In the text about the album Skinny Boy below, rewrite the paragraph beginning "Skinny Boy is the debut solo album" as a short bulleted list that keeps its main facts.

### TEXT EXCERPT
++++++++++

Studio album by Robert Lamm
- Released: 1974
- Recorded: 1973–1974
- Studio: Caribou Ranch Nederland, Colorado Sound Labs Hollywood, California;
- Genre: Rock; pop; soul;
- Length: 33:54
- Label: Columbia
- Producer: Robert Lamm;

Robert Lamm chronology
|  | Skinny Boy (1974) | Life Is Good in My Neighborhood (1993) |

Singles from Skinny Boy
- "Skinny Boy" Released: 1974;

= Skinny Boy =

Skinny Boy is the debut solo album by Chicago's keyboard player Robert Lamm released in 1974 on Columbia Records. It has the distinction of being the first solo effort by any Chicago band member. The title track, "Skinny Boy," was also used on Chicago VII with horns added and an extended outro.

++++++++++

### DATA
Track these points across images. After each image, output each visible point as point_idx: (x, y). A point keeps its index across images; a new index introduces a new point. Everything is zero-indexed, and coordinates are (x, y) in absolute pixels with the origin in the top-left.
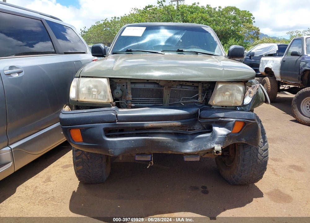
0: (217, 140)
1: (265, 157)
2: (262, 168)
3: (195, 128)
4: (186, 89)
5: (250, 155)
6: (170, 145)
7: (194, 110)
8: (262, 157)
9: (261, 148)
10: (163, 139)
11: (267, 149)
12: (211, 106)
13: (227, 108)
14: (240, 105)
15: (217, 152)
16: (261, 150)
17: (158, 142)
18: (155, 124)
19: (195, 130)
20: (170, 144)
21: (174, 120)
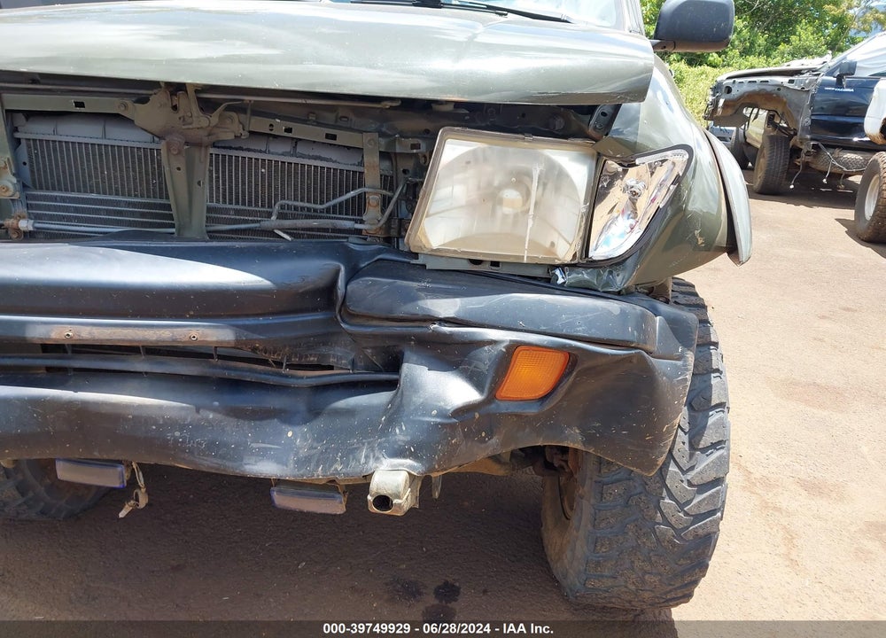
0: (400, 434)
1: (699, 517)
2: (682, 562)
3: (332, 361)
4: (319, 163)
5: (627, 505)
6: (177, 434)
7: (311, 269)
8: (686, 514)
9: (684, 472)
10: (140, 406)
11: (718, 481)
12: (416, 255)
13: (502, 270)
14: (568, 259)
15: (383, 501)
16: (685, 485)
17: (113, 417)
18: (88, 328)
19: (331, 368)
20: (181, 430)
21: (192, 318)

++++++++++

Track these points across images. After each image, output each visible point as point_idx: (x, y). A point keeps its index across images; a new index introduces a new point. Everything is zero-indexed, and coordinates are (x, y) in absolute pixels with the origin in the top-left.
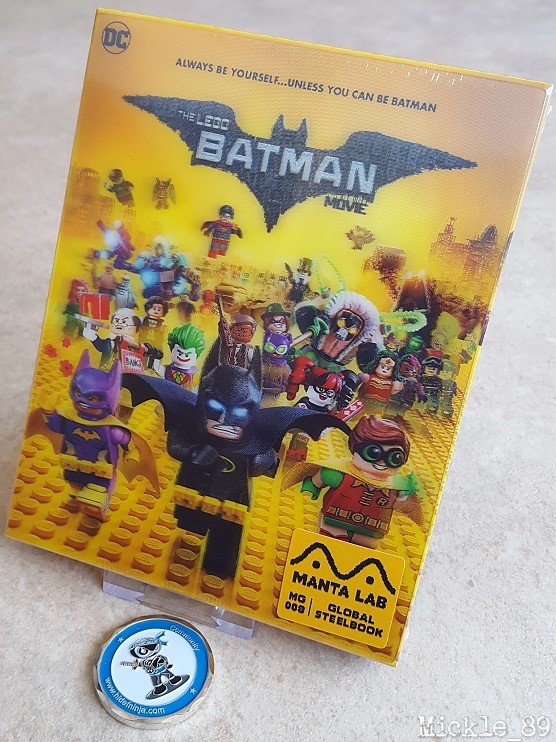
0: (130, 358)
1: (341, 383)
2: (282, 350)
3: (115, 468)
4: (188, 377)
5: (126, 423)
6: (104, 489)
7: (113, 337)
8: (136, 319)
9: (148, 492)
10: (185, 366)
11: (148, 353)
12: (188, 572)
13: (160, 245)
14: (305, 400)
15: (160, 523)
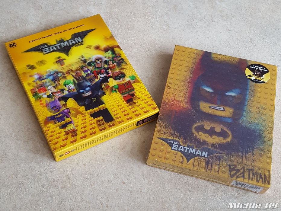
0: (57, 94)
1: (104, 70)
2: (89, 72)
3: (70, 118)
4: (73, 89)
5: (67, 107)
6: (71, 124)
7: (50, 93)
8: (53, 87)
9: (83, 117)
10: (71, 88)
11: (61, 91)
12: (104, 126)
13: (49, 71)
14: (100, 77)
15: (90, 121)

++++++++++

### ANSWER FOR THE TASK
- Skinny Boy is the debut solo album by Robert Lamm, Chicago's keyboard player.
- Columbia Records released it in 1974.
- It was the first solo effort by any Chicago band member.
- The title track, "Skinny Boy," also appeared on Chicago VII, with horns added and an extended outro.